Consigne 1
D'après l'article sur le discours de Mark Zuckerberg, dans quelle université ce discours a-t-il été prononcé ?
Consigne 2
Prolongez, s'il vous plaît, l'article sur le discours de Mark Zuckerberg en reprenant après sa dernière phrase.

Texte présenté
·····

Mark Zuckerberg, le patron et fondateur de Facebook, s’est livré à un long plaidoyer à la faveur d’une liberté d’expression toujours plus élargie, et qui se confond parfois avec celle d’entreprendre. 

« En cas de doute, nous devrions toujours pencher vers une plus grande liberté d’expression ». Dans un long discours à l’université de Georgetown, jeudi 17 octobre, Mark Zuckerberg a exposé son interprétation très large de ce que devrait être la liberté d’expression. Le jeune milliardaire a évoqué les défis auxquels cette vision typiquement anglo-saxonne fait face aujourd’hui. Au premier rang desquels : l’ascension de la Chine, un marché impénétrable pour le groupe américain et les charges répétées de ses détracteurs, notamment dans le camp démocrate.

Éternel technophile optimiste, le patron de Facebook se fait le chantre d’un monde où toujours plus de liberté d’expression est synonyme d’un « monde meilleur ». En substance, le message est : plus les gens ont les moyens de s’exprimer et de se connecter entre eux grâce à la technologie, plus le monde ira bien. La « mission » que s’est donnée Facebook depuis le commencement.

Avec Facebook, la guerre en Irak aurait-elle eu lieu ?

 « Je me souviens quand j’étais étudiant, le pays venait d’entrer de s’engager dans la guerre en Irak. […] Je me rappelle avoir eu l’impression que si plus de gens avaient eu de la voix pour partager leurs expériences, peut-être que les choses se seraient passées différemment. », a-t-il lancé à l’assemblée en ouverture de son discours. 

La conviction du jeune patron de « donner de la voix au gens » et les « connecter entre eux » s’est renforcée au fur et à mesure de la croissance de l’hydre Facebook, raconte-il avec un air grave. Mais, confronté à des scandales à répétition et dépassé par sa propre croissance, il estime aujourd’hui que sa vision de la liberté d’expression (d’entreprendre ?) est menacée.

Six des dix plates-formes mondiales sont chinoises

D’abord par la Chine, un marché des plus dynamiques où Facebook et consorts sont interdits. Dans un élan patriote, Mark Zuckerberg rappelle qu’actuellement six des dix premières plates-formes mondiales sont chinoises.

·····

Extraits de données
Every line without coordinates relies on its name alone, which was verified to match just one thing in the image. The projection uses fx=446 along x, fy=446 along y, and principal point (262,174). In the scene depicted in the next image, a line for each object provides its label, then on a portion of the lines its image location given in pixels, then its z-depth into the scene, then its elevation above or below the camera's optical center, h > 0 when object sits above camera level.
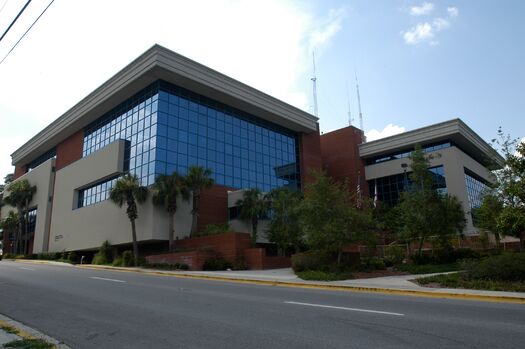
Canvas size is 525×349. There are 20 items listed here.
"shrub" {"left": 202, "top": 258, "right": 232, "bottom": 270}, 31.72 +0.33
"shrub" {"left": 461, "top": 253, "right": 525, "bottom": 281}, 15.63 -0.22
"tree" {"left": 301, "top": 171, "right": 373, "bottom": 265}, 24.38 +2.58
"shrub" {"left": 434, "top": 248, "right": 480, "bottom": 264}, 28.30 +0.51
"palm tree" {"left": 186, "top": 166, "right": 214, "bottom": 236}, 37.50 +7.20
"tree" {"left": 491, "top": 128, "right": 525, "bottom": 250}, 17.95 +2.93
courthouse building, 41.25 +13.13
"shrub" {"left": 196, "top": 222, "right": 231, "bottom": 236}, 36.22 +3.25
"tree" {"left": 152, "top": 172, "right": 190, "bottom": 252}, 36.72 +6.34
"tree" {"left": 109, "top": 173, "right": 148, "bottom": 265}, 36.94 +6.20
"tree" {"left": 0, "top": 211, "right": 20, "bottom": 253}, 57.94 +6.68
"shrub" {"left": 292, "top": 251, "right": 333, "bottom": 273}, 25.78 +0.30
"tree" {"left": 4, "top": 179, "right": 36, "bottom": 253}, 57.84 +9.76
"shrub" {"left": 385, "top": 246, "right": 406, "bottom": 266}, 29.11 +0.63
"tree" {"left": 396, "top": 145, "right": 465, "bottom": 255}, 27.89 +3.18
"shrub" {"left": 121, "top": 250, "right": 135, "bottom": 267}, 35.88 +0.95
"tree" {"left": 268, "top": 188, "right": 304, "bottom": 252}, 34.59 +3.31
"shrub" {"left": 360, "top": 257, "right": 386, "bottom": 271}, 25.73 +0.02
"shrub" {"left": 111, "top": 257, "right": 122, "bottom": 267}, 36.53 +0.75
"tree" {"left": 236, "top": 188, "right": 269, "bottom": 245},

·····

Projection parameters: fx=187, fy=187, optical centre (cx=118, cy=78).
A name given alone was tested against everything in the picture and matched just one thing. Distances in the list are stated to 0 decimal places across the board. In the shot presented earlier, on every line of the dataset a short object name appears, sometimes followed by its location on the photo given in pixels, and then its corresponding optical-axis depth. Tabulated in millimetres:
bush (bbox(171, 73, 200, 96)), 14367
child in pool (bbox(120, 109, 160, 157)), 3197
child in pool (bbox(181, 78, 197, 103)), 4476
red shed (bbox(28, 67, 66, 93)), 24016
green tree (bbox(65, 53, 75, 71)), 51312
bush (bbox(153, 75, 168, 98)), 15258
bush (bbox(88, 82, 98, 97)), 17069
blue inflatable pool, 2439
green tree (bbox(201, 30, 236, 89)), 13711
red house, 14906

·····

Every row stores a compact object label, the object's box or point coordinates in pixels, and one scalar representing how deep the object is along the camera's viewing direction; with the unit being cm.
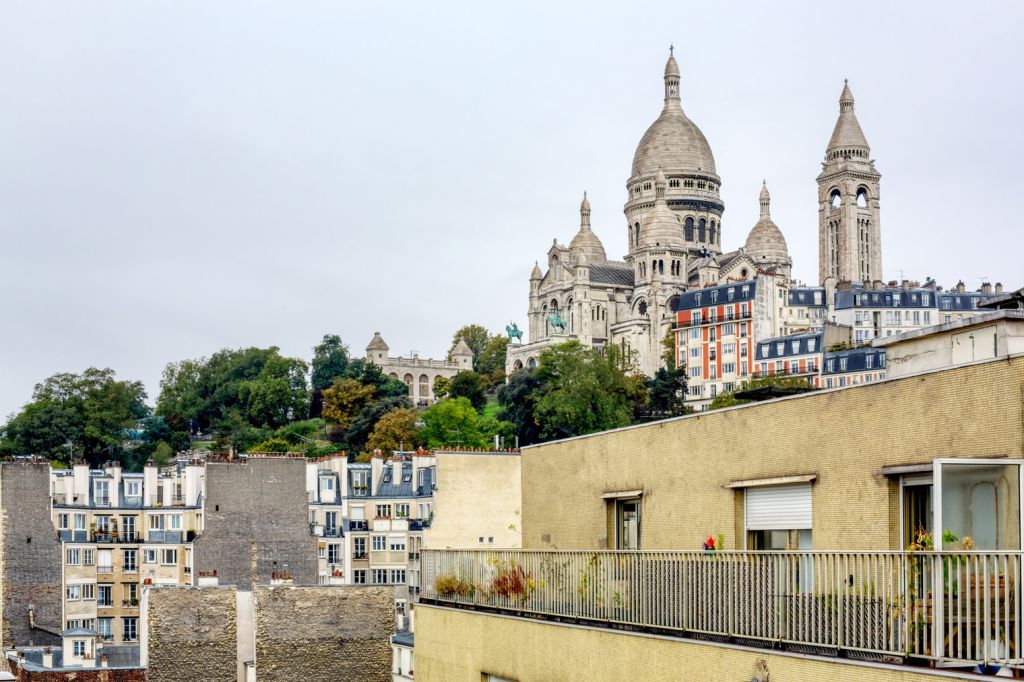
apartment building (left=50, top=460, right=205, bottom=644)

·····

Réponse 1
À l'université de Georgetown.

Réponse 2
« Si la plate-forme d’une autre nation établit les règles […] le discours de notre nation pourrait être défini par un ensemble de valeurs complètement différent », alerte Mark Zuckerberg.

Les deux géants mondiaux, la Chine et les États-Unis, se disputent la planète tech, défendant deux visions radicalement différentes des nouvelles technologies et du Net. Mark Zuckerberg se fait le porte-parole de l’ambition américaine. 

« Alors que nos services, comme WhatsApp, sont utilisés par les manifestants et les activistes partout en raison de fortes protections du cryptage et de la vie privée, sur TikTok, l’application chinoise qui grandit rapidement dans le monde, les mentions de ces protestations sont censurées, même aux États-Unis. Est-ce l’Internet que l’on veut ? », pointe le jeune milliardaire dans une vision empreinte de manichéisme.

Le jeune patron pointe du doigt la « bulle Internet chinoise » contrôlée par les autorités et hermétique au monde occidental. Le marché chinois compte plus de 700 millions d’utilisateurs actifs sur les réseaux sociaux, et 300 millions de consommateurs qui achètent en ligne. Un lourd manque à gagner pour les Américains. Les Européens sur ce marché sont quasiment inexistants. 

Rappelons que Facebook a lancé une application sur le même principe que TikTok pour concurrencer l’ascension des Chinois. Baptisée Lasso, cette appli est pour l’instant en test au Mexique.

Répondre à Élisabeth Warren sans jamais la nommer

Mark Zuckerberg profite également de cette tribune pour régler ses comptes avec Élisabeth Warren, la candidate démocrate à l’investiture de 2020 qui plaide pour le démantèlement du groupe Facebook. Pour lutter contre les fausses informations mais aussi la propagande politique, la sénatrice a récemment piégé le réseau social en diffusant un post sponsorisé contenant de fausses informations -selon lesquelles Mark Zuckerberg soutenait Donald Trump. L’objectif ? Montrer que Facebook a trop de poids dans le débat public sans avoir les moyens d’en prendre la responsabilité. 

Facebook ne filtrera pas les publicité politiques

« Nous ne vérifions pas les faits des publicités politiques. Nous ne faisons pas cela pour aider les politiciens, mais parce que nous estimons que les gens devraient pouvoir avoir accéder par eux-mêmes ce que les politiciens disent », s’est justifié Mark Zuckerberg.

Alors que la sénatrice milite pour la suppression des publicités politiques sur le réseau communautaire, le patron de Facebook a botté en touche. Il n’adossera pas ce rôle de filtre. La plate-forme ne fera pas le tri dans les publicités mises en avant par les partis politiques, si les comptes sont vérifiés. Mark Zuckerberg a rappelé tout de même que la traque des fake news passait par la chasse contre les faux comptes, évoquant certains cas au service de la propagande russe

Les colosses numériques aux pieds d’argile ?

Les publicités sont la principale source de revenus de la plate-forme communautaire. À l’échelle mondiale, les revenus publicitaires de Facebook sont en croissance de 26,5% et devraient atteindre près de 70 milliards de dollars cette année, d’après une étude publiée par le cabinet eMarketer en octobre, à laquelle l’AFP a eu accès. Encore un pan de l’économie où un liberté d’expression étendue peut générer des dollars.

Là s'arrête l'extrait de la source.